Many erring church bodies accept the idea of believer’s baptism on the premise that there is a certain amount of innocence in children until they reach a certain age (usually around 8). In the Scriptures, you can find no such example, but it does make for wishful thinking (and a horrible false belief concerning Original Sin).
What is most interesting in these churches is that they heavily seek to use reason and rationale and logic to make their theology work together (they hate the paradoxes and distinctions in Lutheranism), and yet these groups do not apply their blanket doctrine of the innocence of children (or a lack of accountability for their actions) to their stance on abortion. Logically speaking, wouldn’t a person who believes that every child who dies before age 8 goes automatically to heaven support abortion and even infanticide for the good of that person’s salvation?
A large part of a theologian’s (and every Christian is a theologian) task is to find the weak points in the false teacher’s teachings.
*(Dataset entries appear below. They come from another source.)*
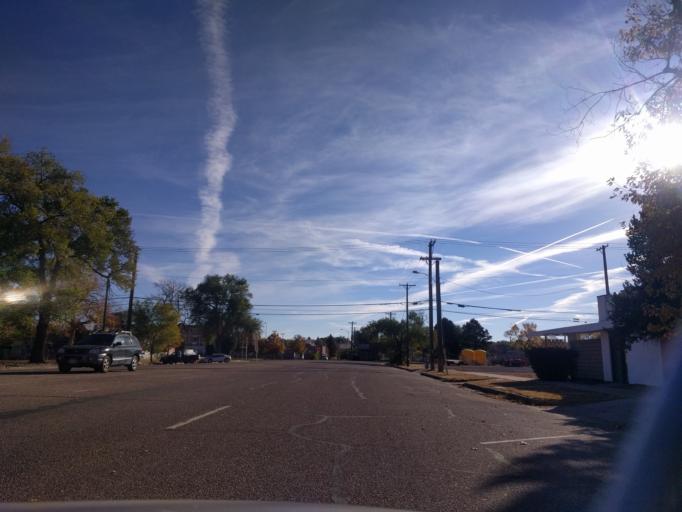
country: US
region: Colorado
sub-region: El Paso County
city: Colorado Springs
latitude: 38.8295
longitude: -104.8200
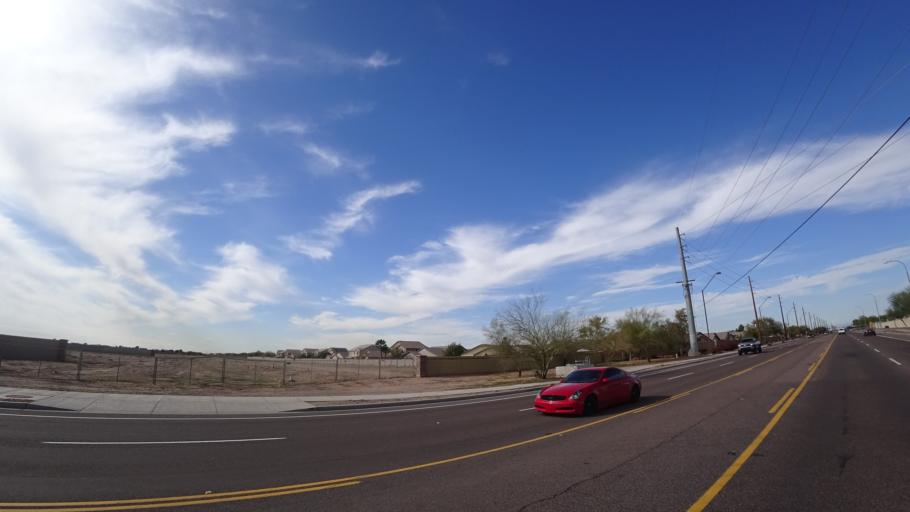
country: US
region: Arizona
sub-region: Maricopa County
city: Tolleson
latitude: 33.4426
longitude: -112.2899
I believe that this is one of them in the theology that forms a large part of American Evangelicalism. Most people when approached with this line of thought will think it crazy, but really it works to expose the false teaching of the age of accountability (as well as the weakness of relying upon reason to form your beliefs). One must tear down the idols and false teachings in order to build up the right teachings sometimes (see God’s charge to Jeremiah in chapter 1).
Another one I have heard lately is the charge against God that He is unfair for allowing people who have not heard the Gospel to go to hell. A quick response may be that if ignorance of God and the Gospel allows a person to be in heaven, then the best evangelism tool we have is to get rid of all churches and bibles and so forth. The better question could be “What does every person (having heard the Gospel or not) deserve?”
What are some other logical or reasonable arguments which work to expose false teachings, please feel free to share them here.